Provided passage:
It follows that $\sum_{i=1}^nu_i=\sum_{i=1}^ny_i+n\theta$. The jacobian determinant comes out as $n!$.
So you get the joint density of $(Y_1,\cdots,Y_n)$
$$f_{\mathbf Y}(y_1,\cdots,y_n)=\exp\left[-\sum_{i=1}^ny_i\right]\mathbf1_{y_1,\cdots,y_n>0}$$
Not surprisingly, the spacings of successive order statistics from an exponential sample come out as independent . In fact, the $Y_i$'s are i.i.d exponential with mean $1$ for all $i=1,2,\cdots,n$.
This implies $2Y_i\stackrel{\text{i.i.d}}{\sim}\chi^2_2$ for all $i=1,2,\cdots,n$
So we have two independent variables $2Y_1$ and $\sum_{i=2}^n2Y_i$. Both have the chi-square distribution --- the former with $2$ degrees of freedom and the latter with $2n-2$ degrees of freedom.
It is now a matter of time to see that $2Y_1=2n(X_{(1)}-\theta)$ and $2\sum_{i=2}^nY_i=2\sum_{i=2}^n(X_{(i)}-X_{(1)})$.
Best Answer
This is not a complete answer to all your questions, but it should provide some insight at the least. I'll give a shot at deriving p.d.f. for the $Y_i$ (distances between consecutive $X_i$). Once we know that, we might be able to use Bayes to find the distribution of $X_i$ given $Y_i$, but I will not address that here.
Given i.i.d. real-valued $X_i$, $i=1,2,\ldots,n$, with probability distribution $f$, one can see that they are equally likely to be in any order, and there are $n!$ possible orders. The probability of a particular ordering is $$ P(X_{k_1}<X_{k_2}<\cdots < X_{k_n}) =\int_{-\infty}^\infty f(x_{k_1}) \int_{x_{k_1}}^\infty f(x_{k_2})\cdots\int_{x_{k_{n-1}}}^\infty f(x_{k_n}) \ dx_{k_n}\cdots \ d x_{k_2}\ d x_{k_1}. $$ Switching the order of integration gives $$ \begin{aligned} P(X_{k_1}<X_{k_2}<\cdots < X_{k_n}) &=\int_{-\infty}^\infty f(x_{k_n}) \cdots \int_{-\infty}^{x_{k_3}} f(x_{k_2}) \int_{-\infty}^{x_{k_2}} f(x_{k_1}) \ dx_{k_1}\ d x_{k_2}\cdots \ d x_{k_n}\\ &=\int_{-\infty}^\infty f(x_{k_n}) \cdots \int_{-\infty}^{x_{k_3}} f(x_{k_2}) F(x_{k_2})\ d x_{k_2}\cdots \ d x_{k_n} \\ &=\int_{-\infty}^\infty f(x_{k_n}) \cdots \int_{0}^{F(x_{k_3})} u\ d u\cdots \ d x_{k_n} . \end{aligned} $$ Note that the substitution $u=F(x)$, $du=F'(x)dx$ has been made, and can be made at each stage. Continuing in the fashion will end up at $\displaystyle \frac{1}{n!}$ for the final value of the integal.

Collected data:
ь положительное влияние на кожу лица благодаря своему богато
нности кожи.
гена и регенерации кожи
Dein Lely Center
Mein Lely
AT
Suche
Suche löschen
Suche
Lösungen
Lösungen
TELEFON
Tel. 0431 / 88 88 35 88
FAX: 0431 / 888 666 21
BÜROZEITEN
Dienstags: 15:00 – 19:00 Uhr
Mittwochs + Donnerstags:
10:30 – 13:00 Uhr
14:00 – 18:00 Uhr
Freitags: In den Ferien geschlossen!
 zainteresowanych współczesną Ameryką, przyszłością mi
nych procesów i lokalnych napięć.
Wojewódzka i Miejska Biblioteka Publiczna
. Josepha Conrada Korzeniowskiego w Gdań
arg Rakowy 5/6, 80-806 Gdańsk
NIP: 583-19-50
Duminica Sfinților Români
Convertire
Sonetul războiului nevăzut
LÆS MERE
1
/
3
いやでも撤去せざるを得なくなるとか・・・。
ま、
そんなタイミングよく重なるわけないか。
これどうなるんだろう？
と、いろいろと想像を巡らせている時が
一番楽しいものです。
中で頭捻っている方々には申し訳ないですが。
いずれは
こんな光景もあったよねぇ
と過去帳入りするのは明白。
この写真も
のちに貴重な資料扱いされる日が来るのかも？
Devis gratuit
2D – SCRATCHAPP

Set of tasks:
a. In the order statistics passage, substitute "mutually independent" for "independent" and write out the part between "It follows that" and "degrees of freedom.", inclusive.
b. Condense the paragraph of the order statistics passage that begins "This is not a complete answer" into a shorter version that keeps its main points.
c. Using the order statistics passage, decide whether each statement is true, and support each yes or no with the words from the passage that settle it. (i) The jacobian determinant equals $n!$. (ii) $2Y_1$ has the chi-square distribution with $2n-2$ degrees of freedom. (iii) The $Y_i$'s are i.i.d. exponential with mean $2$.

Answers below:
a.
It follows that $\sum_{i=1}^nu_i=\sum_{i=1}^ny_i+n\theta$. The jacobian determinant comes out as $n!$.
So you get the joint density of $(Y_1,\cdots,Y_n)$
$$f_{\mathbf Y}(y_1,\cdots,y_n)=\exp\left[-\sum_{i=1}^ny_i\right]\mathbf1_{y_1,\cdots,y_n>0}$$
Not surprisingly, the spacings of successive order statistics from an exponential sample come out as mutually independent . In fact, the $Y_i$'s are i.i.d exponential with mean $1$ for all $i=1,2,\cdots,n$.
This implies $2Y_i\stackrel{\text{i.i.d}}{\sim}\chi^2_2$ for all $i=1,2,\cdots,n$
So we have two mutually independent variables $2Y_1$ and $\sum_{i=2}^n2Y_i$. Both have the chi-square distribution --- the former with $2$ degrees of freedom and the latter with $2n-2$ degrees of freedom.

b. The answer does not cover every question but aims to give some insight. It attempts to derive the p.d.f. of the $Y_i$, the distances between consecutive $X_i$. Bayes might then give the distribution of $X_i$ given $Y_i$, but that step is not addressed.

c.
(i) Yes: "The jacobian determinant comes out as $n!$."
(ii) No: "the former with $2$ degrees of freedom and the latter with $2n-2$ degrees of freedom."
(iii) No: "the $Y_i$'s are i.i.d exponential with mean $1$ for all $i=1,2,\cdots,n$."